▶ _Assigned task_
Take the entries that follow and return exactly the lines from the one holding "focal_35mm: 24" through the one holding "focal_mm: 6.76", both included. Nothing else is needed.

####################

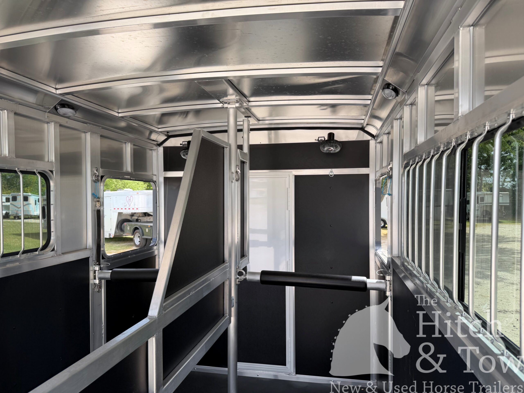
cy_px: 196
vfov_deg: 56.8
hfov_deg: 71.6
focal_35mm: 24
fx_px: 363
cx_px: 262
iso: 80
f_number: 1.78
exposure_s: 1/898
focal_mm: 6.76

####################

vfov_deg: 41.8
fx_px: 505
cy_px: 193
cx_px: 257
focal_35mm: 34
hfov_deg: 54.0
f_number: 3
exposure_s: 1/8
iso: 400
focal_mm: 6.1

####################

▶ _Solution below_
focal_35mm: 24
fx_px: 363
cx_px: 262
iso: 80
f_number: 1.78
exposure_s: 1/898
focal_mm: 6.76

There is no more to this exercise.